§ Texte
Max Weber est né
il y a 150 ans. Il fait partie de ces grands morts qui comptent dans nos vies,
et se trouvent parfois orienter le destin intellectuel des vivants. Il fait
aussi partie de ces sociologues dont l’influence dépasse le champ de leur
discipline, qui portent une vision du monde plus durable qu’un simple moment
dans le développement d’une culture savante.
Dans ma formation
d’historien, je l’ai rencontré (certaines lectures sont des rencontres, et nous
sommes encore comme les hommes de la Renaissance qui par la magie du livre se
sentaient admis, comme des passagers clandestins éblouis, dans le commerce des
grands esprits) par la double entremise d’un cours de sociologie générale et de
l’œuvre de Raymond Aron.
Je n’en suis
devenu ni un spécialiste ni même un lecteur régulier, au-delà des ouvrages les
plus célèbres. Mais j’ai relu plusieurs fois Le savant et le politique, où Weber s’adresse aux étudiants. On ne
dira jamais assez la puissance du cocktail entre le ton familier, le sérieux de
la pensée et la tonalité existentielle d’un cours ou d’une conférence, qui peut
même survivre à la mise par écrit. Ni l’importance d’un discours sur la vocation, au moment où, dans les années
1980 comme aujourd’hui, on se demande (quand on en a le luxe) ce qu’on va faire
de sa vie.
Homme des
distinctions et des typologies, Weber est aussi un homme de tact qui respecte
son objet. Autre cocktail puissant, et leçon d’attitude intellectuelle toujours
transposable.

§ Exercice court 1
Comment traduire en anglais cette phrase du texte sur Max Weber : « Je n’en suis devenu ni un spécialiste ni même un lecteur régulier, au-delà des ouvrages les plus célèbres. » ?
§ Exercice court 2
Pouvez-vous retaper le passage du texte sur Max Weber qui va de « Max Weber est » à « d’une culture savante. », ces deux extrémités incluses ?

§ Entrées de données
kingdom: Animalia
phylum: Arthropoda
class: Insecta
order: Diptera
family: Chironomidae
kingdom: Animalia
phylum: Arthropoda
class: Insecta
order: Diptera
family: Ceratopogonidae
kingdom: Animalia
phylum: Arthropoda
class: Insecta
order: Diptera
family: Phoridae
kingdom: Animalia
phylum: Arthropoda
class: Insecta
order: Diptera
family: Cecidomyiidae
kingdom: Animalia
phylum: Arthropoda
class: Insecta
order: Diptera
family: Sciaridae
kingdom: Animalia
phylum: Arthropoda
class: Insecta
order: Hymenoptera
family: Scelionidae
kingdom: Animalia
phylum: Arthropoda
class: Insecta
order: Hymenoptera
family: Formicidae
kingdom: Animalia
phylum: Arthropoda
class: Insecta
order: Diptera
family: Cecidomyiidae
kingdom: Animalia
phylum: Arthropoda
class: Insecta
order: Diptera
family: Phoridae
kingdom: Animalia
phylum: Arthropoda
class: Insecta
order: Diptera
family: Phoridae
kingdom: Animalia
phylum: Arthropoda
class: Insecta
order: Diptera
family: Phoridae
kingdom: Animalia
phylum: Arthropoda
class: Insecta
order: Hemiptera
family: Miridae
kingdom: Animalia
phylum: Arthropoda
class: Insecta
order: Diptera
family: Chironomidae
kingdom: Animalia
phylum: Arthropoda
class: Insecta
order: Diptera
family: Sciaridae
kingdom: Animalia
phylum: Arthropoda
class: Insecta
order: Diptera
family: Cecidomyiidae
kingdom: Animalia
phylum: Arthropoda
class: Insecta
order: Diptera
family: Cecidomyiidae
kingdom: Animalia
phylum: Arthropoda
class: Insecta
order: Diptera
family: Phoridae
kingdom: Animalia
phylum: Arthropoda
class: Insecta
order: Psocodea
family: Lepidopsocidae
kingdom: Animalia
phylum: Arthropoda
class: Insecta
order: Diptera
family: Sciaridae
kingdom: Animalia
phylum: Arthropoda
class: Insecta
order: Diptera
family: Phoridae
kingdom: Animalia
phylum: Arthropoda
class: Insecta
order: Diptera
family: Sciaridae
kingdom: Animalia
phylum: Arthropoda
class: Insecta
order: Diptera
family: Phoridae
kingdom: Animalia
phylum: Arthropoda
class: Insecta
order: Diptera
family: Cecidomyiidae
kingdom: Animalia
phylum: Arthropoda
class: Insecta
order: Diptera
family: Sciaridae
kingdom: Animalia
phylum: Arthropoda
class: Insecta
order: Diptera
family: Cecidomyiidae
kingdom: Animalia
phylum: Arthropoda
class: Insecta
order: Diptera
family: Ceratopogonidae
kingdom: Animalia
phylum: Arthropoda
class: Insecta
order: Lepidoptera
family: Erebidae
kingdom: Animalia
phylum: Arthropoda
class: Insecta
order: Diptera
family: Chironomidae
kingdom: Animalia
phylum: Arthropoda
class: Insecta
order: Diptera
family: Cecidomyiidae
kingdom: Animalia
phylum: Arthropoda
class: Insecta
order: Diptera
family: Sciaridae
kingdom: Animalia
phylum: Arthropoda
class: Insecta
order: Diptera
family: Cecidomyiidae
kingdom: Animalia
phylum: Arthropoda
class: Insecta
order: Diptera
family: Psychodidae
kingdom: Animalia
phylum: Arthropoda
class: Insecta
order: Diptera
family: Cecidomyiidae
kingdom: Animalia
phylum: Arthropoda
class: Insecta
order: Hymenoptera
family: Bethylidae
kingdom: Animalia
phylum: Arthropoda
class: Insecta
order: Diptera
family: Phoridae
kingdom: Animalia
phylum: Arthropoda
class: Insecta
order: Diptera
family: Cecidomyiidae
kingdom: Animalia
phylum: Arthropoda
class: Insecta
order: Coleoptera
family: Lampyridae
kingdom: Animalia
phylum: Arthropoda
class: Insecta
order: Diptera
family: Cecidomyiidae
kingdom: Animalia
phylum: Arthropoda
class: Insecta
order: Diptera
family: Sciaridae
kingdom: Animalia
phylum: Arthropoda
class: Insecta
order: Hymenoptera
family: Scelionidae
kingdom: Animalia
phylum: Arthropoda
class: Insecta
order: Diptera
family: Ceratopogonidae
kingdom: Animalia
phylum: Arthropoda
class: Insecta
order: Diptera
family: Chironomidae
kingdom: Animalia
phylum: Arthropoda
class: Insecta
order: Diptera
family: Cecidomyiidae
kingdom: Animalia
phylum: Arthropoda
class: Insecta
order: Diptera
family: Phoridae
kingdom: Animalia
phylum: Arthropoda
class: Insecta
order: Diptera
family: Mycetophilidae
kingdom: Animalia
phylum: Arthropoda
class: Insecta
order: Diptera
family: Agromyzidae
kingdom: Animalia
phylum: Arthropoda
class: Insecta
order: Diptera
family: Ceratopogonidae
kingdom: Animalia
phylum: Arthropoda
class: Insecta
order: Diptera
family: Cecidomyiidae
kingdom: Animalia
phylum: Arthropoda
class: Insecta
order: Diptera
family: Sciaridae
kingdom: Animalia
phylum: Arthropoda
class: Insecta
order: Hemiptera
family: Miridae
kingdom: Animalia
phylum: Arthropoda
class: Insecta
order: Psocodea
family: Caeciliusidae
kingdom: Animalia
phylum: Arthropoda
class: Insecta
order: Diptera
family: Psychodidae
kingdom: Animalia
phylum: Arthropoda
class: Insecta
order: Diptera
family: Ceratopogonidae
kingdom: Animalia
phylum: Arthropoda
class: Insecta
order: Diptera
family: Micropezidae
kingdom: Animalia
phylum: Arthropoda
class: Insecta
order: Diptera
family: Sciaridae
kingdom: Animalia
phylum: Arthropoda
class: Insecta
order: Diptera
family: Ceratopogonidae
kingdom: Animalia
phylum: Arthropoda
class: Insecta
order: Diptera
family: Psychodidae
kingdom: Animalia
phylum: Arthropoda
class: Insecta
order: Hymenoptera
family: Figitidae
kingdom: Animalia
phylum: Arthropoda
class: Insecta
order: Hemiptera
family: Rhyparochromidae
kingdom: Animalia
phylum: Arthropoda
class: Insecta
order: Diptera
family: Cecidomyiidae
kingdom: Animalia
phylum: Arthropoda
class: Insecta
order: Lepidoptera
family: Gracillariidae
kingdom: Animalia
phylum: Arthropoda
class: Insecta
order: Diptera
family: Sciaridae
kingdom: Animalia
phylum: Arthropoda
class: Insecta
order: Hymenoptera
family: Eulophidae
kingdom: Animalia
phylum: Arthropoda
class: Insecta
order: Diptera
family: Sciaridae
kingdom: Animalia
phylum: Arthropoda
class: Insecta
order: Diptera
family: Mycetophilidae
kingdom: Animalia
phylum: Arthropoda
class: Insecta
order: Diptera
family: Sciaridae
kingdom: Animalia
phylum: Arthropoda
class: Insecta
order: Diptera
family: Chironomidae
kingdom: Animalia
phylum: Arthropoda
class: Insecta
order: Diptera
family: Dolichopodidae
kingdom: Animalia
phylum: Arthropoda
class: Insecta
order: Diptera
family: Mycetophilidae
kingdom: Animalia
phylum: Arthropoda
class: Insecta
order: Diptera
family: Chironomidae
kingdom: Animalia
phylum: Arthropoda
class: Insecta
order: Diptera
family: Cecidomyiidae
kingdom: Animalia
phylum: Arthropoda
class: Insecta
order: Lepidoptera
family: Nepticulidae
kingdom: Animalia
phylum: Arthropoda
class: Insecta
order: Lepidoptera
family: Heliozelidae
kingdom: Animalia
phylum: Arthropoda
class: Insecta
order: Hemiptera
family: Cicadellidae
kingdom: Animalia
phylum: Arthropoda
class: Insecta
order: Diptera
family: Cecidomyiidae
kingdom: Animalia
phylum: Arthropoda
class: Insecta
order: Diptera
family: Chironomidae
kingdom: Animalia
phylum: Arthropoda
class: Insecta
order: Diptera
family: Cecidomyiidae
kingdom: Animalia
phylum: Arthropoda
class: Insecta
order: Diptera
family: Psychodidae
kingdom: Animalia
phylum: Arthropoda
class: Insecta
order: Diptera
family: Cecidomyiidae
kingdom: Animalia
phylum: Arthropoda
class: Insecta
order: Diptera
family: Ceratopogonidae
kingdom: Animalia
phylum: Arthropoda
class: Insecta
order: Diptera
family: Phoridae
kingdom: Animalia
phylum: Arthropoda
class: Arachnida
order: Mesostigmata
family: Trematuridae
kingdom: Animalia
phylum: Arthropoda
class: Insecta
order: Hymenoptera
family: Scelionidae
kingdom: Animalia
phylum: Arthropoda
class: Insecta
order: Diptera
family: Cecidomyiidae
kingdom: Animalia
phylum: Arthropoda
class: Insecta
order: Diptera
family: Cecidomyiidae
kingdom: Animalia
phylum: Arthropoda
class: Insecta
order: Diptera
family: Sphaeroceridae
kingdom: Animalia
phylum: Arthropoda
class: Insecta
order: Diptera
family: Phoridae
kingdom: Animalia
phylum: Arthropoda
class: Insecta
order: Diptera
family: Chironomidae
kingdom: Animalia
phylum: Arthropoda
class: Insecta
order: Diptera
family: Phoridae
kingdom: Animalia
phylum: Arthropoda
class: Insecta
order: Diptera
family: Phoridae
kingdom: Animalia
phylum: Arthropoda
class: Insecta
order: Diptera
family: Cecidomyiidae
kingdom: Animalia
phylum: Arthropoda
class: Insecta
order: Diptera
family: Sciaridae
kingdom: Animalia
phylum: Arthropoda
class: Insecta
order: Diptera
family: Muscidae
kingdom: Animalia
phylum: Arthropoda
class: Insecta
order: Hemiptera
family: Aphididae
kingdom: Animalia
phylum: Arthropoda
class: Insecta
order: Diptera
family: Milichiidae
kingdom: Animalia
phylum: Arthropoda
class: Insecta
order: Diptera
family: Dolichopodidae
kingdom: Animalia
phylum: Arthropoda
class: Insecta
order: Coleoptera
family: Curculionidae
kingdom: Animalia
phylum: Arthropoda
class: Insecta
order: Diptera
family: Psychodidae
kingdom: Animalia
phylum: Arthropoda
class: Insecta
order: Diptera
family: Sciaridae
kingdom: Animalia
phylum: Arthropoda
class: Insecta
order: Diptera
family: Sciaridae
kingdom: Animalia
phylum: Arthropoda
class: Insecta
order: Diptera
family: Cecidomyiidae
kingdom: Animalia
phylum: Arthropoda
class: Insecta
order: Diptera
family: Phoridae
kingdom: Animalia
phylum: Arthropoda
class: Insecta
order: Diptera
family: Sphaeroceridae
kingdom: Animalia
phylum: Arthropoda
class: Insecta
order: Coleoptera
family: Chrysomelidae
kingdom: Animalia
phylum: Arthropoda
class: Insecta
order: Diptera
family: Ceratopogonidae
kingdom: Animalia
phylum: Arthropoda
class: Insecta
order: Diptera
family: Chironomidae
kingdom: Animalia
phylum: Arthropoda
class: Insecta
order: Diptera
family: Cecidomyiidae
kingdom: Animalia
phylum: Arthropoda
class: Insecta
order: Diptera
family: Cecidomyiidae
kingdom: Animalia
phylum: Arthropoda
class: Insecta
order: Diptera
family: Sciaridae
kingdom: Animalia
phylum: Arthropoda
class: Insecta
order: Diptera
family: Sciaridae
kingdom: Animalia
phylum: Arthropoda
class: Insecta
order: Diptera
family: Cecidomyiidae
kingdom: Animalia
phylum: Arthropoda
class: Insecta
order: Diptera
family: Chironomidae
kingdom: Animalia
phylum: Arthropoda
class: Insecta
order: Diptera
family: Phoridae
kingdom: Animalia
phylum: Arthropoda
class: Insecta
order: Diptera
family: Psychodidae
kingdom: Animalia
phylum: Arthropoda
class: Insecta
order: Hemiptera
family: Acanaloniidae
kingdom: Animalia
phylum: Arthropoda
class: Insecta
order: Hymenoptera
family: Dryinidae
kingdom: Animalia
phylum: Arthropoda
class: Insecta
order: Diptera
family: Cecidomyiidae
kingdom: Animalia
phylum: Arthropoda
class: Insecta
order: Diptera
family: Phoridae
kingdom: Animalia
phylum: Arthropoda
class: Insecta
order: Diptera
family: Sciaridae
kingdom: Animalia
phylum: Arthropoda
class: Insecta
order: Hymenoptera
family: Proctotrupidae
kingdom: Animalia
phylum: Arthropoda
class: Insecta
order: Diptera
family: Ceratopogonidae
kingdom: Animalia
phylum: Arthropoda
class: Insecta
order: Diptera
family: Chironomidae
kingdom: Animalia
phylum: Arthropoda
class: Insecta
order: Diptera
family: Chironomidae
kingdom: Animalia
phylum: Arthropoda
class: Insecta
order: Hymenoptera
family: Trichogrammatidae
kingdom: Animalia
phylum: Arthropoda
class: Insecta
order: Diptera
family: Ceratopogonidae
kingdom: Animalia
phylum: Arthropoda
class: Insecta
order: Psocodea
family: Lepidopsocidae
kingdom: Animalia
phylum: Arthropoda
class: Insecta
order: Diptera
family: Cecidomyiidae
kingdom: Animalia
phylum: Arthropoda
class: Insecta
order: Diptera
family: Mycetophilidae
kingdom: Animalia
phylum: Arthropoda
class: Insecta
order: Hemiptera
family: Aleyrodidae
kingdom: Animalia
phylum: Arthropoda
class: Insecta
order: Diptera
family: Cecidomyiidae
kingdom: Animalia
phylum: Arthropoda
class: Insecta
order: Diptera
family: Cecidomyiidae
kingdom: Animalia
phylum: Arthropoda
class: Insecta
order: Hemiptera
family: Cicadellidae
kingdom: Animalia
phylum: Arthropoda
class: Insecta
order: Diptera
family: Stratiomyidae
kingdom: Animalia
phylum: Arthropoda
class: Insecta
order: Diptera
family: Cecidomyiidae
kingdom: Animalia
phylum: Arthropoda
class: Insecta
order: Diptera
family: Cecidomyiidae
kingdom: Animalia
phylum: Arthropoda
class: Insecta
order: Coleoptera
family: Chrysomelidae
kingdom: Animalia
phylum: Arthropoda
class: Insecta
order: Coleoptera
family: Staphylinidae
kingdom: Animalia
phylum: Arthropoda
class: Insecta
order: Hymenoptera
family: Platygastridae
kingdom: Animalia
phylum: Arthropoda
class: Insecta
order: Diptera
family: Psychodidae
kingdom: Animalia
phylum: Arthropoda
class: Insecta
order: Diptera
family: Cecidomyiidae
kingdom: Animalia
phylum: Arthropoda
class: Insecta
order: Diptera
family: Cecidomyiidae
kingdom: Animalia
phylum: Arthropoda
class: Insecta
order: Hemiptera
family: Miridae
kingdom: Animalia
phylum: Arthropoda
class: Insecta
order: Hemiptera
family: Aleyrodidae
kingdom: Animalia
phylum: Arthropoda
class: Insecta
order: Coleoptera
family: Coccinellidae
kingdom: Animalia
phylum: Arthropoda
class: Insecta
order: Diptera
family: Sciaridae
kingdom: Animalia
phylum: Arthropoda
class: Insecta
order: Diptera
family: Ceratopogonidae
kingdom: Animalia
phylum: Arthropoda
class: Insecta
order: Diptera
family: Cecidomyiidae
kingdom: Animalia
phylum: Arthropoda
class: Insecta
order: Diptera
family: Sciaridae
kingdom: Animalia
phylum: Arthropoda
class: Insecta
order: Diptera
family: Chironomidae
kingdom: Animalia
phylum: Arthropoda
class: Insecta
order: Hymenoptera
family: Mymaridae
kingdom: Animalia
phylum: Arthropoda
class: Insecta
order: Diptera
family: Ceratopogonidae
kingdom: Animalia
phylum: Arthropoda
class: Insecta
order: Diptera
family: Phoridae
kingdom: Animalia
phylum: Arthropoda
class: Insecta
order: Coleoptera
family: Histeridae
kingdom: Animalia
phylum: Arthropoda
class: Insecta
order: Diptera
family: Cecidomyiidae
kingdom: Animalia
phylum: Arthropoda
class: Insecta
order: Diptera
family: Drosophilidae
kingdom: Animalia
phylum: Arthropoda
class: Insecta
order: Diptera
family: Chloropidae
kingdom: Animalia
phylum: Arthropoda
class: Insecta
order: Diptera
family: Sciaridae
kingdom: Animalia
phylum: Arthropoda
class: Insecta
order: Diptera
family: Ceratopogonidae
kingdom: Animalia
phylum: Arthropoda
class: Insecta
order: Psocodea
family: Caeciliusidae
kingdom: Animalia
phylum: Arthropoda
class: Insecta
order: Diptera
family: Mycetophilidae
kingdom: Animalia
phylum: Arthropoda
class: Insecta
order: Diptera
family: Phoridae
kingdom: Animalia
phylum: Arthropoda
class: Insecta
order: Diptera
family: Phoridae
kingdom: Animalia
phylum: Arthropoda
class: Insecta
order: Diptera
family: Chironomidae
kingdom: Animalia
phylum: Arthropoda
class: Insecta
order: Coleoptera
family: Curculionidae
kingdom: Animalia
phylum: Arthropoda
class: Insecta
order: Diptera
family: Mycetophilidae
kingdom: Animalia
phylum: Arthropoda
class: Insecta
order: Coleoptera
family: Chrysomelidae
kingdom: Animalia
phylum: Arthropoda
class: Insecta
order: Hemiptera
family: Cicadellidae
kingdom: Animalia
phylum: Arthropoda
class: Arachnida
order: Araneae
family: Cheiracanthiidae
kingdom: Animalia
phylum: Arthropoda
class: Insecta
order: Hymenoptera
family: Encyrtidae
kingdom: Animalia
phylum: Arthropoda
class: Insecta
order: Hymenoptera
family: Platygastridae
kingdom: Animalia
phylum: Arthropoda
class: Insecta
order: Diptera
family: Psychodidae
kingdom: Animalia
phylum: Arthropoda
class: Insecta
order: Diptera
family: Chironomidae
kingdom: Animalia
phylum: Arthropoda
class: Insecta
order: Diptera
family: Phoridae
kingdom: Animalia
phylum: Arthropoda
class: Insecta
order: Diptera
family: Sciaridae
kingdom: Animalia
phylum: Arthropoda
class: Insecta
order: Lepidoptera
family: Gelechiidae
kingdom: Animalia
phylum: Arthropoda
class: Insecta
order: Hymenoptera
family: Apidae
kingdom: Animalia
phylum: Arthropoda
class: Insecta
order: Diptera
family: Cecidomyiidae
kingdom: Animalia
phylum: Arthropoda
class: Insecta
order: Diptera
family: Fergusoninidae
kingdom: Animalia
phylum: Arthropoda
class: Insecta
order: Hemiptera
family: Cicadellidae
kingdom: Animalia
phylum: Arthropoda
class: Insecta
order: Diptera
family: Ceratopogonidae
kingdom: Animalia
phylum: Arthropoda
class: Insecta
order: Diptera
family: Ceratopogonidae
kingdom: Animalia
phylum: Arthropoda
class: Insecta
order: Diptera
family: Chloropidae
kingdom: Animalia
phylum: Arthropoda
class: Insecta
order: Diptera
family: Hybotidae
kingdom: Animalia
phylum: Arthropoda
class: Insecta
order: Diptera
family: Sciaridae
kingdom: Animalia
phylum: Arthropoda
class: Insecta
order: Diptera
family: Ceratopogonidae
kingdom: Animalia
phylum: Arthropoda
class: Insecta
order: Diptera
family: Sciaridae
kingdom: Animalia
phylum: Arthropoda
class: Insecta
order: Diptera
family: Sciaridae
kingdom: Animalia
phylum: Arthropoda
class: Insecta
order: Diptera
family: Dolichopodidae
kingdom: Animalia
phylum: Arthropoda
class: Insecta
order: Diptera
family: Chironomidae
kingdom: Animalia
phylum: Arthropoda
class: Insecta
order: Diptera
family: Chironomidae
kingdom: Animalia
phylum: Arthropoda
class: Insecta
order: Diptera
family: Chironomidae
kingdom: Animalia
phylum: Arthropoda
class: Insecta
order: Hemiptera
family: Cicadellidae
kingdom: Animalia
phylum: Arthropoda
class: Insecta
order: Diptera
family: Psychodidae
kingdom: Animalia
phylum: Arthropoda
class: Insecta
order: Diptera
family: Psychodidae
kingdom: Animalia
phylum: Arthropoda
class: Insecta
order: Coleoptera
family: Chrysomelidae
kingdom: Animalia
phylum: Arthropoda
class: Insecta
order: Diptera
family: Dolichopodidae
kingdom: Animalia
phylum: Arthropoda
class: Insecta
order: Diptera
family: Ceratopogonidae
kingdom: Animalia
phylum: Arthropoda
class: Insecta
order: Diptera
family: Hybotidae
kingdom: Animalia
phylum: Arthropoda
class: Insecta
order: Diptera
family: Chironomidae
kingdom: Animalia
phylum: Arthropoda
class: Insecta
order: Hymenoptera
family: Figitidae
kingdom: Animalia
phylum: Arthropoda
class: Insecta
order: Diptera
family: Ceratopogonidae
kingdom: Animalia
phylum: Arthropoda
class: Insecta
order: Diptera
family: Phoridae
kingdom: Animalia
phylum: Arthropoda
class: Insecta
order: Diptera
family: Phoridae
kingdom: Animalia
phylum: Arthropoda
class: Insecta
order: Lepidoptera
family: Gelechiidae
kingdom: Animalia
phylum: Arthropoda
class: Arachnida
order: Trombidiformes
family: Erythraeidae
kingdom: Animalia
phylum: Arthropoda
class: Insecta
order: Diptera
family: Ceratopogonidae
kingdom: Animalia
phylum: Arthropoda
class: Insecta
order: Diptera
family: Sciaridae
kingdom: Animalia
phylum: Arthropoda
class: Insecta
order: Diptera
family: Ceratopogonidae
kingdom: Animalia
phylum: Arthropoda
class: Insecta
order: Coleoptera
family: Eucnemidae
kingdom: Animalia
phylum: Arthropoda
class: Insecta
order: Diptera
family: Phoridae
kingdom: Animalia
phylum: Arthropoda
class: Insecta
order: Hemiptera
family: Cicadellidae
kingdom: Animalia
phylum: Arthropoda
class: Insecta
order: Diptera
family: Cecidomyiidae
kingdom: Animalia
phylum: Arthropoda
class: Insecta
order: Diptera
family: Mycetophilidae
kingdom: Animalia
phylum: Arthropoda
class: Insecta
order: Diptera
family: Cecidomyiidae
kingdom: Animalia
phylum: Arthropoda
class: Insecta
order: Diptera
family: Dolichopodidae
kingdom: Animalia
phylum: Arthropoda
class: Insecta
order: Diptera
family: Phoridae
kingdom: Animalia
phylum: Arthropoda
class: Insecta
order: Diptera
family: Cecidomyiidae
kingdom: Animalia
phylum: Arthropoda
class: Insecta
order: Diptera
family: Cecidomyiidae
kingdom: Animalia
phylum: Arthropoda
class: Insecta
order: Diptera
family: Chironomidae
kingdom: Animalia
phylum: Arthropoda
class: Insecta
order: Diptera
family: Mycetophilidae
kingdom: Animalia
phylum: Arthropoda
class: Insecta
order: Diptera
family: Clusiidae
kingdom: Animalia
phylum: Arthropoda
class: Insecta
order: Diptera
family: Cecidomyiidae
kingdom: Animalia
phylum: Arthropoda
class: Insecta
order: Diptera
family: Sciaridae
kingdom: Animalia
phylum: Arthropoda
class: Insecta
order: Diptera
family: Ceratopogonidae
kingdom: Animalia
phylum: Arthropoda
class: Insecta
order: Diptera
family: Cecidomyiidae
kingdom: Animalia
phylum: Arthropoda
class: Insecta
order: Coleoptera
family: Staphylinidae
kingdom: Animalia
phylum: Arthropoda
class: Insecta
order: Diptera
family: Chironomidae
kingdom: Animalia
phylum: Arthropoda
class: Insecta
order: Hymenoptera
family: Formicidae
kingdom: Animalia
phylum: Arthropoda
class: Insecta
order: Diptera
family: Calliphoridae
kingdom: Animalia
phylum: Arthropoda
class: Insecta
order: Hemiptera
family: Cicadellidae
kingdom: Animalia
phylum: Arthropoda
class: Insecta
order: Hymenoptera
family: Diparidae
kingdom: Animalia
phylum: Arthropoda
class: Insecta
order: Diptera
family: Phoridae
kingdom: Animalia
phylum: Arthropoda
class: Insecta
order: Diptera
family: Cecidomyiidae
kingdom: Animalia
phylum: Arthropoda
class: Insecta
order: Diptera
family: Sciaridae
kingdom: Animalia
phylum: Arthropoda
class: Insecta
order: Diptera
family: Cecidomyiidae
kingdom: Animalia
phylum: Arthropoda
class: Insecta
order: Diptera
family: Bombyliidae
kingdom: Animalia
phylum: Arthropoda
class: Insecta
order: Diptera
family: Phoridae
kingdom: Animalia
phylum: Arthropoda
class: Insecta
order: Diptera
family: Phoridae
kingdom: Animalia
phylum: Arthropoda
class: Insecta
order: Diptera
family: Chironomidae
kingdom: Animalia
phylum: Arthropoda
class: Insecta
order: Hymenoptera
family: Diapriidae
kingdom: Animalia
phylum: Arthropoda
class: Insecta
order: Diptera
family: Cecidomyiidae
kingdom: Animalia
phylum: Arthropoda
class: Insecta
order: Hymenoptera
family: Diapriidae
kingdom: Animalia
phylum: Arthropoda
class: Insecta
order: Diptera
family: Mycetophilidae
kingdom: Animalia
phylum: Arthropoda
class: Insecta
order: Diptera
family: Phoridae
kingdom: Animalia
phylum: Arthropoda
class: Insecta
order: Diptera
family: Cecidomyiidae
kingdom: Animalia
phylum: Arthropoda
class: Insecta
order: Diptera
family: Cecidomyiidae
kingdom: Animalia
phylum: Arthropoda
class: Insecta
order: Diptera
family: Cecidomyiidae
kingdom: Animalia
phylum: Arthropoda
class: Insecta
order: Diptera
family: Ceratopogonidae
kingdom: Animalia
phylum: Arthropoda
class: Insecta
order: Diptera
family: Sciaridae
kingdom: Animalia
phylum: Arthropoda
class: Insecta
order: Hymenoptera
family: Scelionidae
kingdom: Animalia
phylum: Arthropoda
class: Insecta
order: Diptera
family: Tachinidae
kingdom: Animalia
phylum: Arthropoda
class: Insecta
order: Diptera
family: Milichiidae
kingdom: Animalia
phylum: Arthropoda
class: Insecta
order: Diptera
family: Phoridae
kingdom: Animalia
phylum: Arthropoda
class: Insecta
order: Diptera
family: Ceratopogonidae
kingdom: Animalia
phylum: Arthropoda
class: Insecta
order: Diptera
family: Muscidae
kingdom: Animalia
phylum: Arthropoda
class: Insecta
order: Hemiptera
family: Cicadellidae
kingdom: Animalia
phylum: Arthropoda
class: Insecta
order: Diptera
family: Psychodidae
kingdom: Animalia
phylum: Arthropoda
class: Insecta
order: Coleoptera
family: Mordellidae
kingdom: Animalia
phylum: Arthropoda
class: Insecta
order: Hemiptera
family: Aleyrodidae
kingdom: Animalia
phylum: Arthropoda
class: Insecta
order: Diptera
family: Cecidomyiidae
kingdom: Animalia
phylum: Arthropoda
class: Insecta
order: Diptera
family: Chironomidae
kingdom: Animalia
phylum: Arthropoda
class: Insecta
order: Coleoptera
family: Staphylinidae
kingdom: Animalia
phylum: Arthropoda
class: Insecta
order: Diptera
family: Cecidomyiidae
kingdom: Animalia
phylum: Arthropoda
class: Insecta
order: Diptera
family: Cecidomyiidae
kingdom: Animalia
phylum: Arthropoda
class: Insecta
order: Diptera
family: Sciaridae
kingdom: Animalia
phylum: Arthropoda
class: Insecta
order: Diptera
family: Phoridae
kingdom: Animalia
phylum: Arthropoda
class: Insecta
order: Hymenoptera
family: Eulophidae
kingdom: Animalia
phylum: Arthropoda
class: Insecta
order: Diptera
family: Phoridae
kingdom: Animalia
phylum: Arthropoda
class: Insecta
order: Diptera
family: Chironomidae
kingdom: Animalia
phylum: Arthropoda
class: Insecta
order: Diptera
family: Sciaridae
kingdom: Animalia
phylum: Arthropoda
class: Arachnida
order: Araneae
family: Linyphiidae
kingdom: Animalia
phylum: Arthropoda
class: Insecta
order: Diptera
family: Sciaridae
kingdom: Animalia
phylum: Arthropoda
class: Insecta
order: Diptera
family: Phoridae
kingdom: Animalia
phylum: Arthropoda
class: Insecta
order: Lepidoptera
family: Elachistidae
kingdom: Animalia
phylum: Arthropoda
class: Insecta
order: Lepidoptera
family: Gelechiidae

§ Solution rédigée 1
I became neither a specialist nor even a regular reader of his work, beyond his best-known books.

§ Solution rédigée 2
Max Weber est né
il y a 150 ans. Il fait partie de ces grands morts qui comptent dans nos vies,
et se trouvent parfois orienter le destin intellectuel des vivants. Il fait
aussi partie de ces sociologues dont l’influence dépasse le champ de leur
discipline, qui portent une vision du monde plus durable qu’un simple moment
dans le développement d’une culture savante.